Motoru daha da geliştirerek, gelecekte kullanıcı tarifli kimyasal tepkileri yürütmek için kullanabileceklerini söyleyen çalışmanın başyazarı Hendrik Dietz, “Eğer hedeflediğimiz geliştirmeleri yapabilirsek istediğimiz yüzeyleri bu tıp motorlarla ağır bir biçimde kaplayabiliriz. çabucak sonrasında başlangıç materyallerini ekleyip biraz da AC voltajı uyguladığımızda motorlar arzuladığımız kimyasal bileşenleri üretebilir” dedi.

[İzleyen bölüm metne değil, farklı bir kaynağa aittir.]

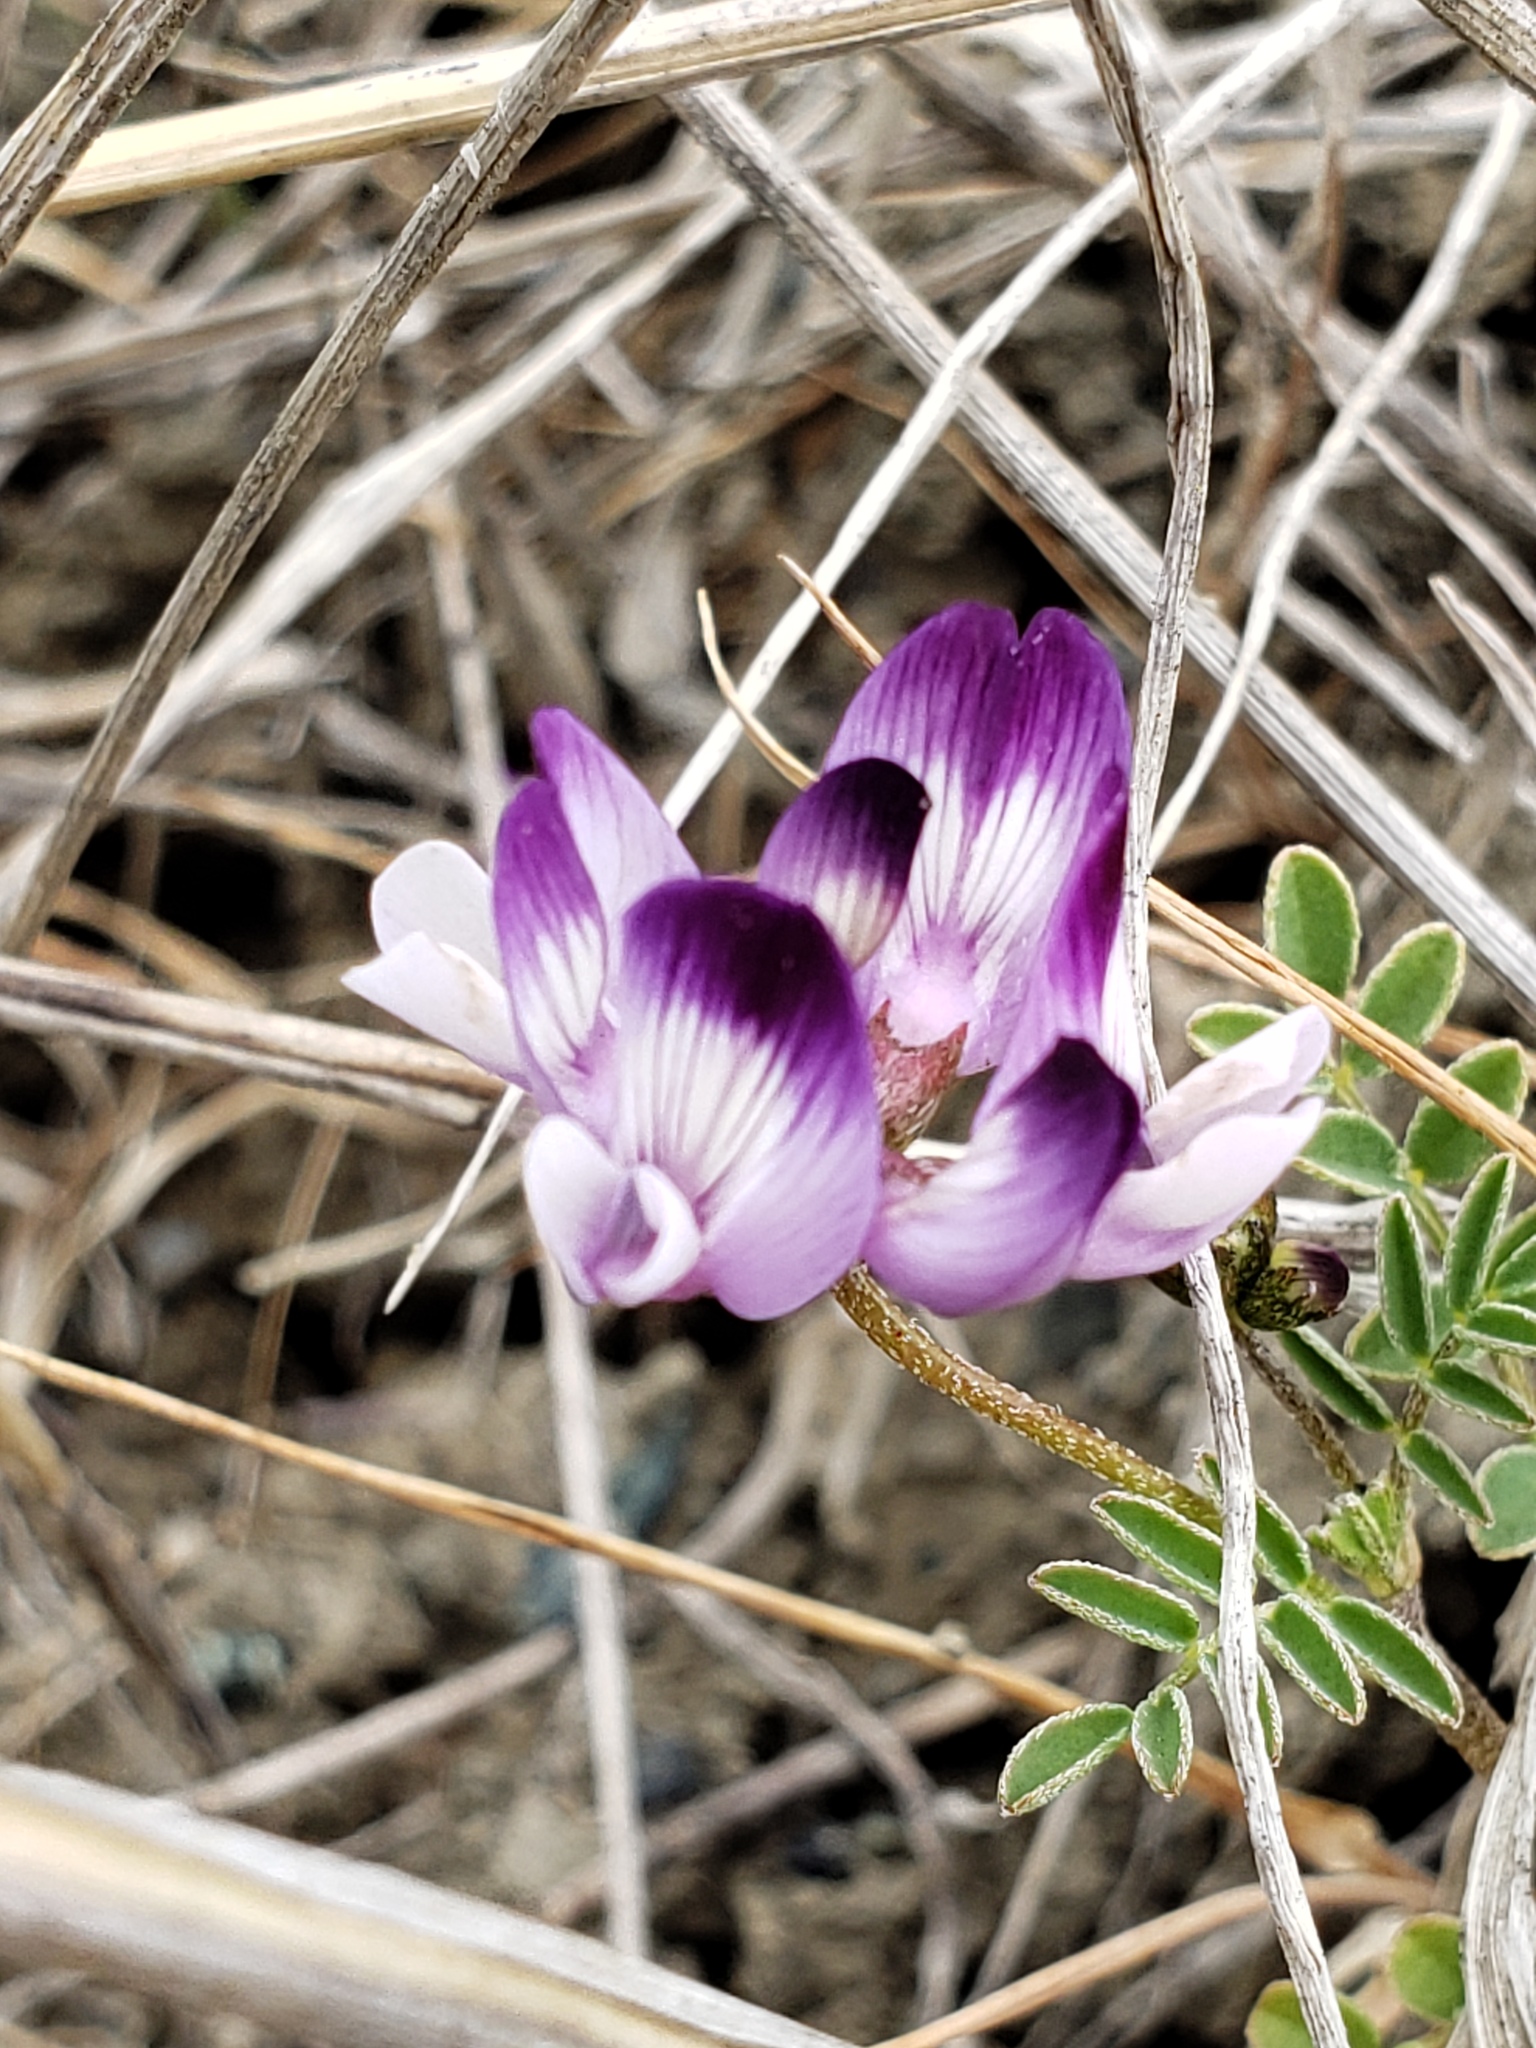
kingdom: Plantae
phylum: Tracheophyta
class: Magnoliopsida
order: Fabales
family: Fabaceae
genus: Astragalus
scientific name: Astragalus rattanii
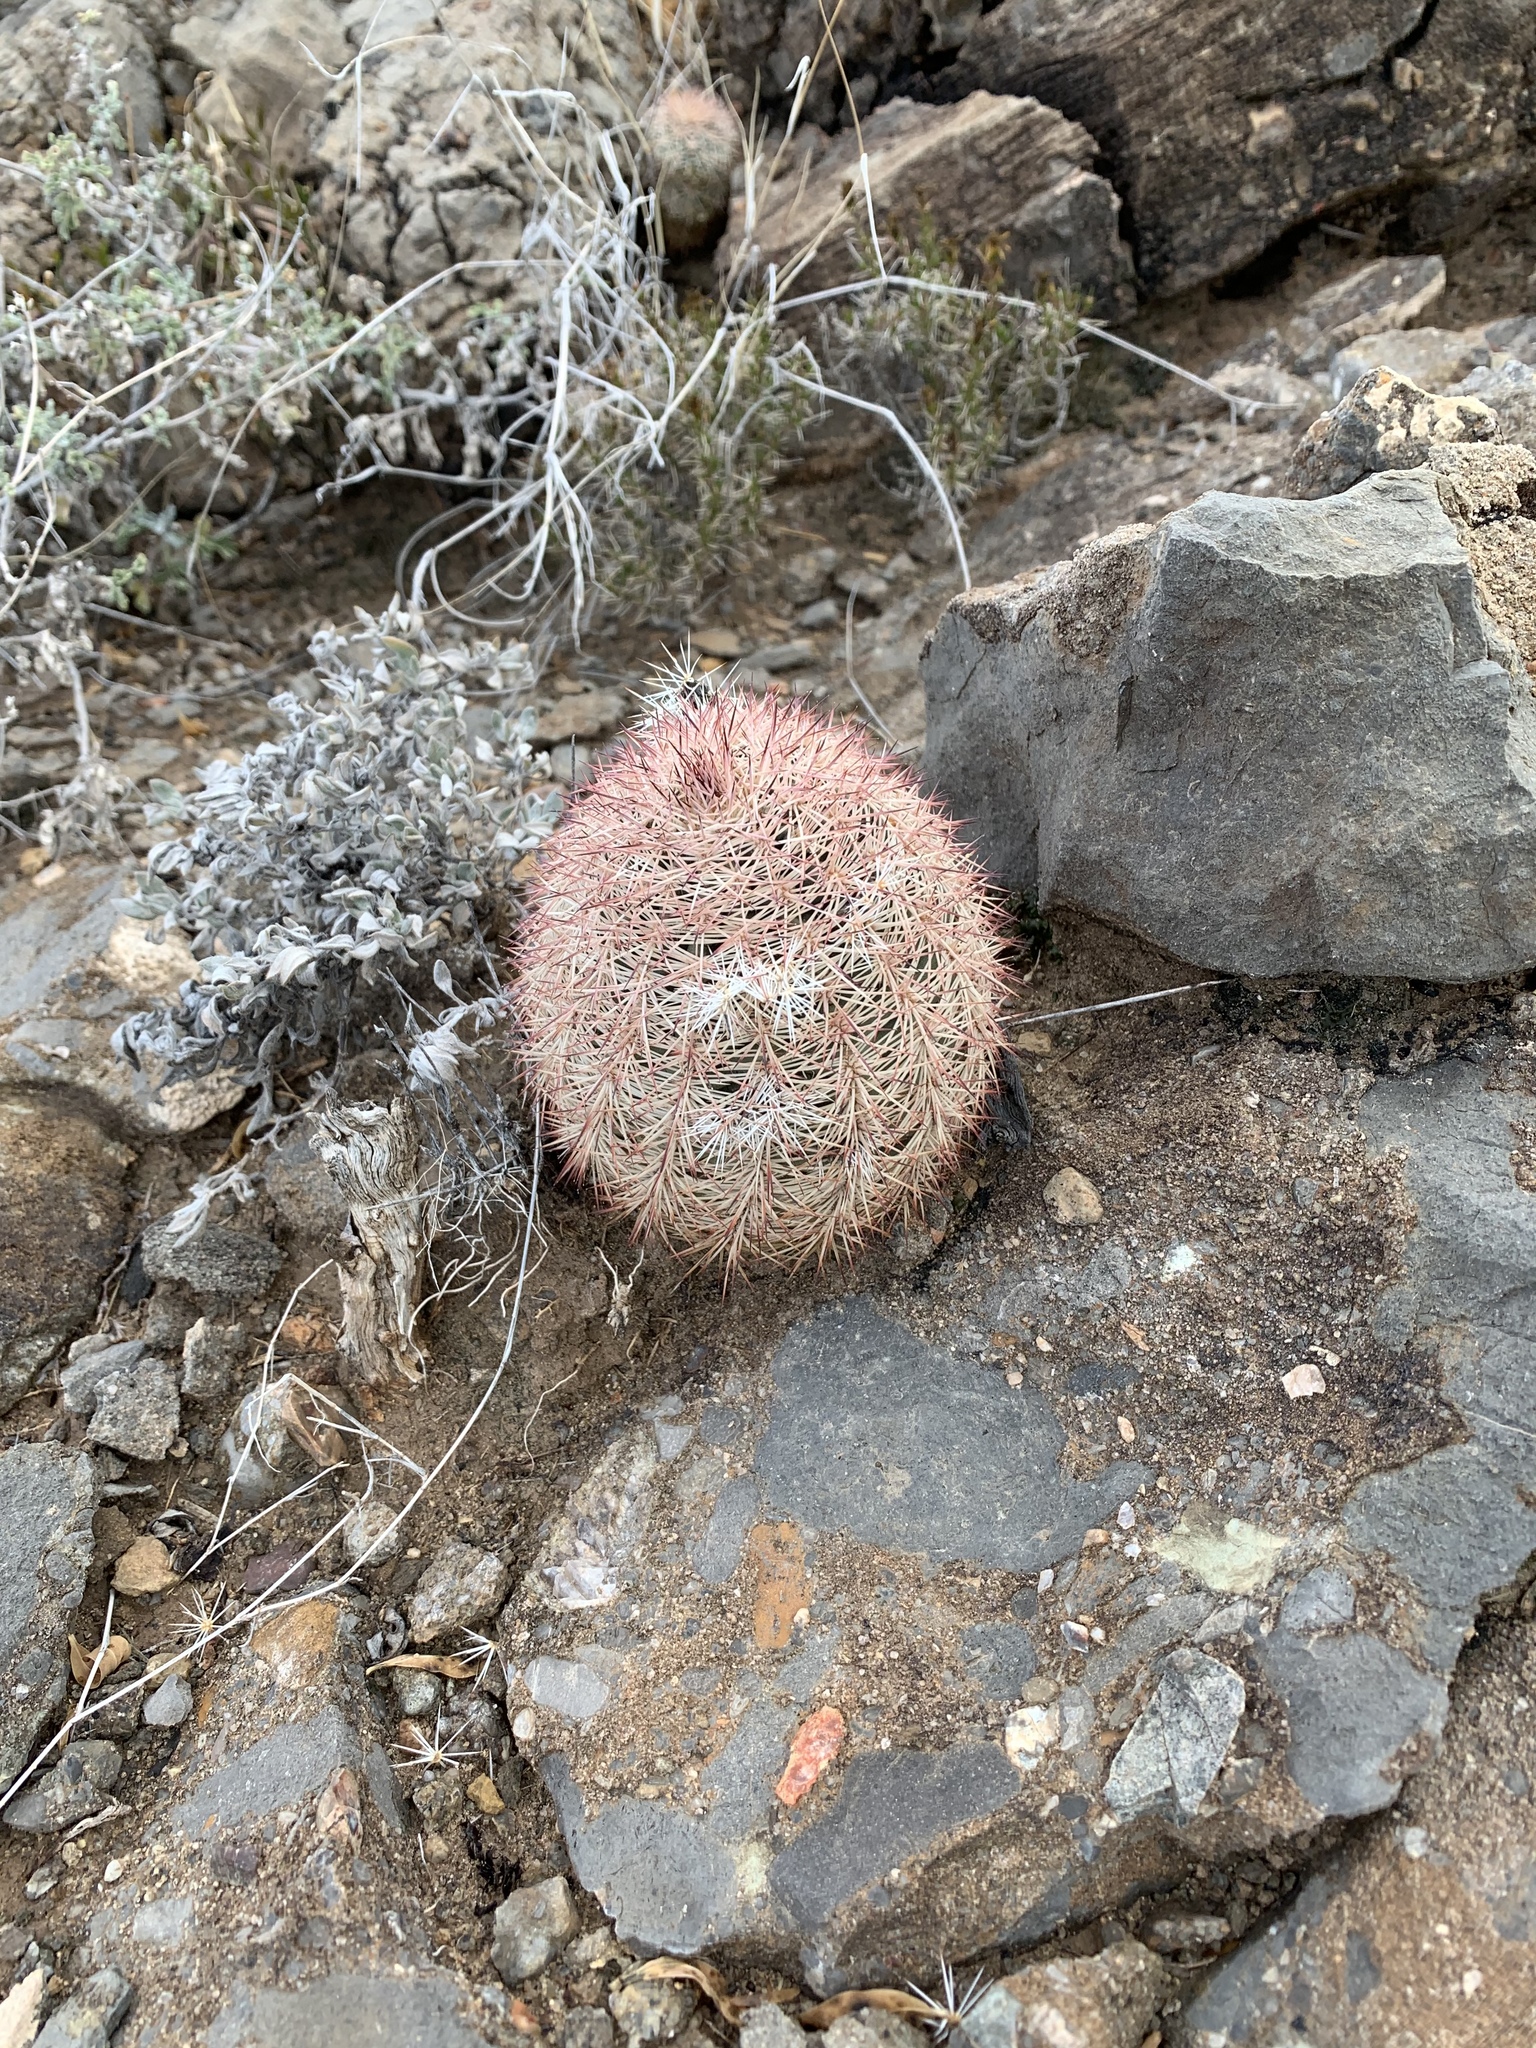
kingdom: Plantae
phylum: Tracheophyta
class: Magnoliopsida
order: Caryophyllales
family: Cactaceae
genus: Echinocereus
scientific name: Echinocereus dasyacanthus
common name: Spiny hedgehog cactus
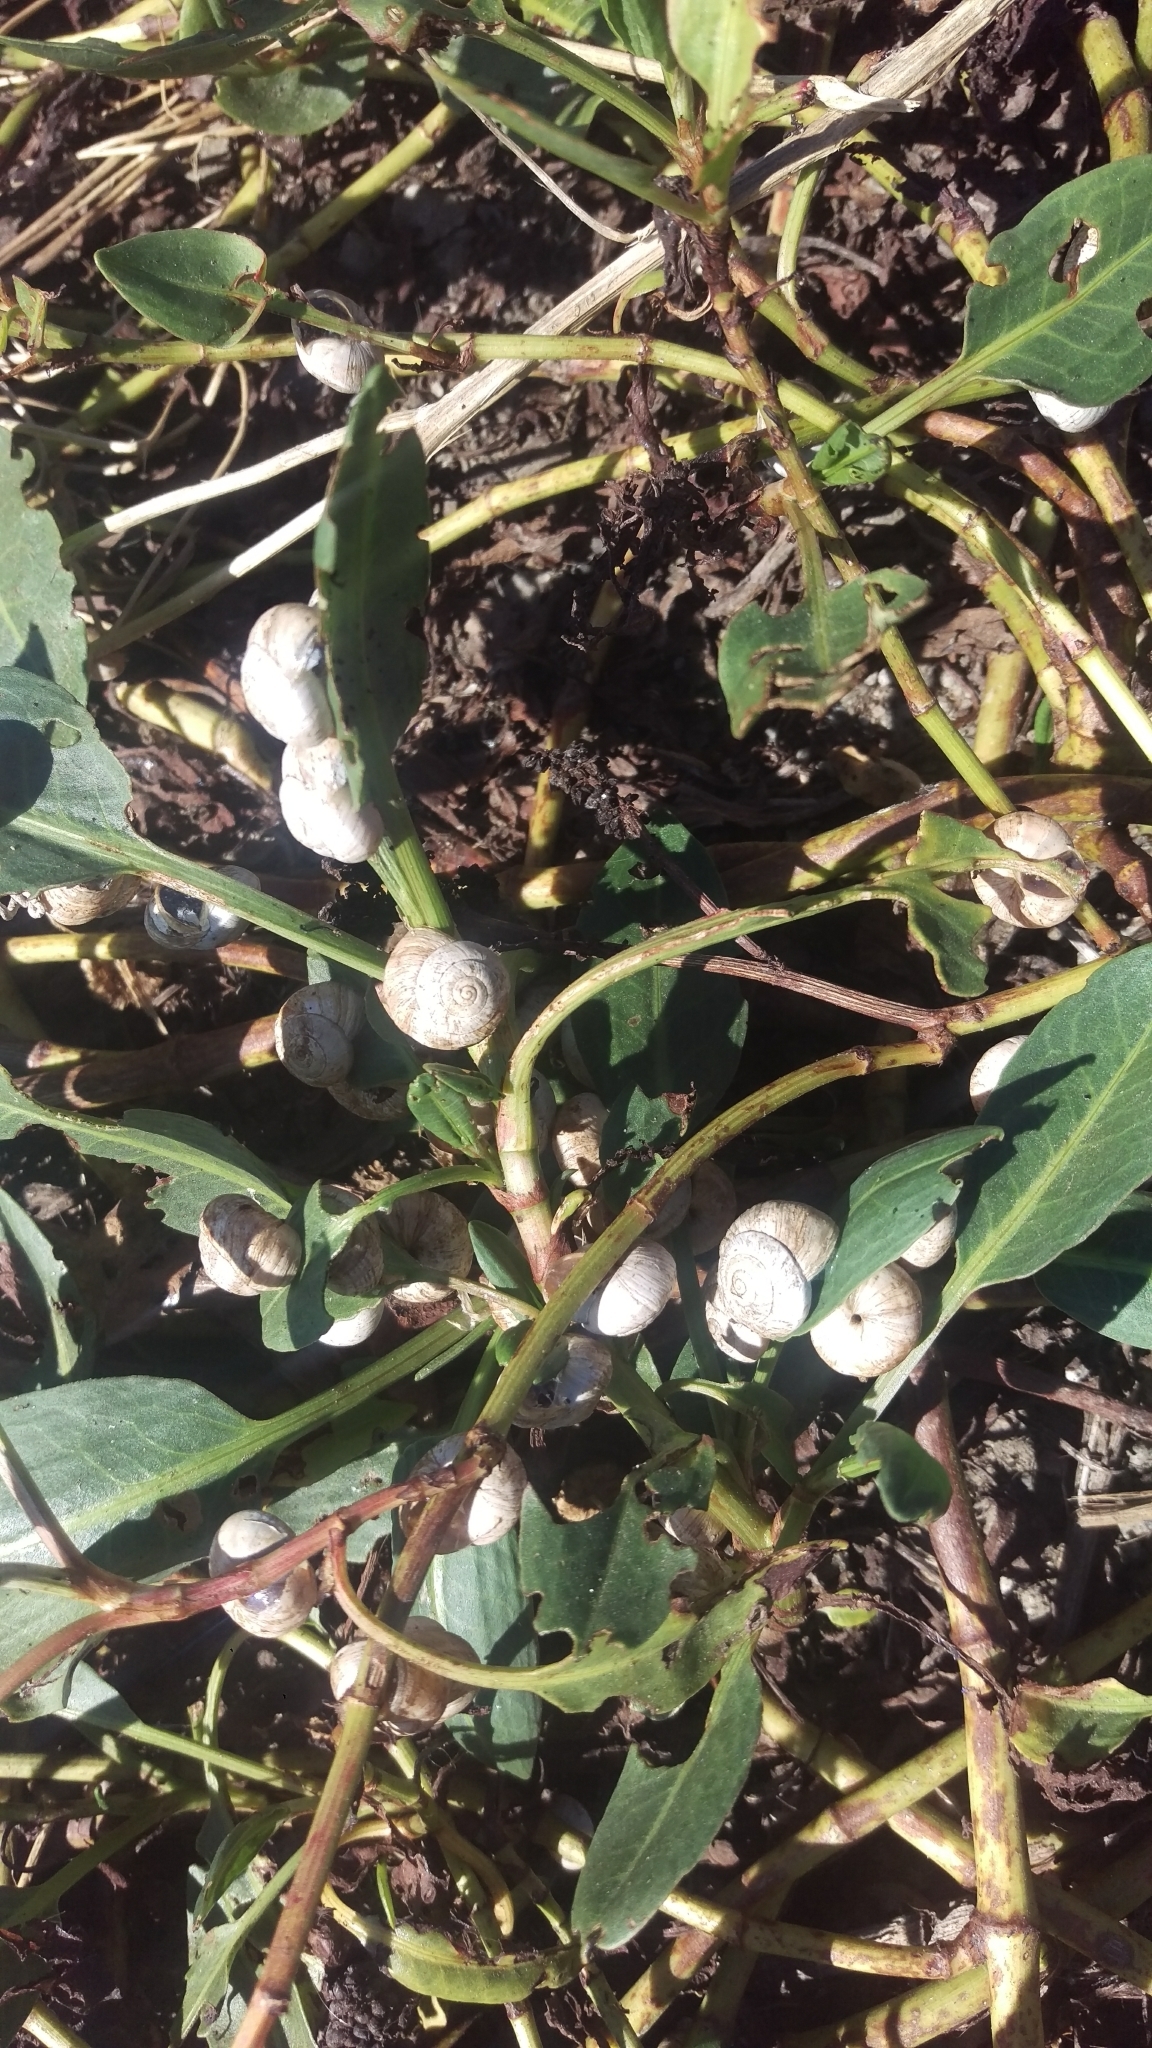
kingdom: Animalia
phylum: Mollusca
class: Gastropoda
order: Stylommatophora
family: Helicidae
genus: Theba
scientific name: Theba pisana
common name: White snail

Araştırmacılar bu süreci ilk defa DNA’dan moleküler bir motor yapmak için kullandı. Motor, cam bir plakaya sabitlenerek yaklaşık 40 nanometre yüksekliğinde bir tabana monte edilen 500 nanometre uzunluğunda olan rotor kolundan oluşuyor. Tabanın ucuna, rotorun çabucak altına sarılmış birkaç mandallı pürüze sahip bu platform, rotorun dönebileceği yeri denetim ediyor.
Nanomotoru çalıştırmak için iki elektrot üzerinden AC voltajı uygulanıyor, oluşan güç ise rotorun dönmesini sağlıyor. Araştırmacılar, elektrik alanının istikametini değiştirip, uygulanan voltajın frekans ve büyüklüğüne müdahale ederek bu dönüşün hızını ve yönünü denetim edebiliyor.
DNA’dan yapılan nanomotorlar gelecekte bize ne verebilir?
Oluşturulan sistem, DNA’dan yapılan birinci nanomotor olsa da geçmişte bu sisteme emsal dizaynlar yapılmadı değil. Bunlardan kimileri ultrasona karşılık veren sıradan birer nanorod olabilirken kimileri ise epeyce az atomdan oluşmaktaydı. Evvelki dizaynlar, minik robotları harekete geçirme potansiyeline sahipken yeni DNA nanomotorunun kimyada kullanılabileceği lisana getiriliyor.
Motoru daha da geliştirerek, gelecekte kullanıcı tarifli kimyasal tepkileri yürütmek için kullanabileceklerini söyleyen çalışmanın başyazarı Hendrik Dietz, “Eğer hedeflediğimiz geliştirmeleri yapabilirsek istediğimiz yüzeyleri bu tıp motorlarla ağır bir biçimde kaplayabiliriz. çabucak sonrasında başlangıç materyallerini ekleyip biraz da AC voltajı uyguladığımızda motorlar arzuladığımız kimyasal bileşenleri üretebilir” dedi.